Algorithm applies to both synthetic crRNAs and expressed sgRNAs
Here we are targeting the gene PSMD11 at 12 different sites and measuring functionality by EGFP signal to indicate disruption of the proteasome. Cells were either transfected with crRNA:tracrRNAs, or transduced with lentiviral particles for expression of a sgRNA of the same design. There is no significant difference between the two guide RNA formats when targeting the same genomic site; a good design for crRNA will translate into a good design for sgRNA.
Successful CRISPR-Cas9 gene editing utilizing co-delivery of Edit-R lentiviral sgRNA and Cas9 expression plasmid using DharmaFECT kb transfection reagent
U2OS cells were transfected with equal amounts of Edit-R hCMV-mKate2-Cas9 Expression plasmid (Cat #U-004100-120) and Edit-R Human PPIB lentiviral sgRNA plasmid in a 96-well format. Transient transfections were done with increasing amounts of total DNA (50 to 200 ng) and DharmaFECT kb transfection reagent (Cat #T-2006-01), 0.2 to 0.8 µL per well. The percentage of gene editing was estimated 72 hours after transfection by DNA mismatch detection assay using T7EI with gel densitometry.

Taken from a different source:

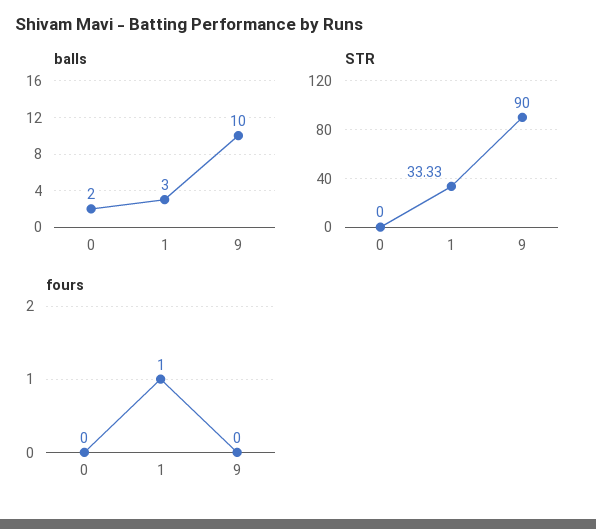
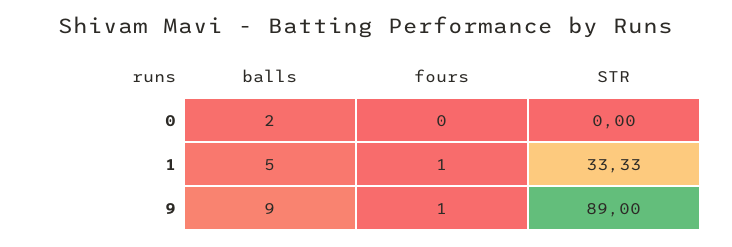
balls, 1: 3 -> 5
balls, 9: 10 -> 9
STR, 9: 90 -> 89
fours, 9: 0 -> 1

|Shipping Condition||Dry Ice, Frozen Gel Packs|
|Storage Conditions||-80 C|
|Stability at Recommended Storage Conditions||At least 12 months|
Validated Edit-R Lentiviral sgRNA Positive Controls and kits confirm generation of insertions and deletions (indels), and permit quantification of gene editing efficiency using DNA mismatch detection assays.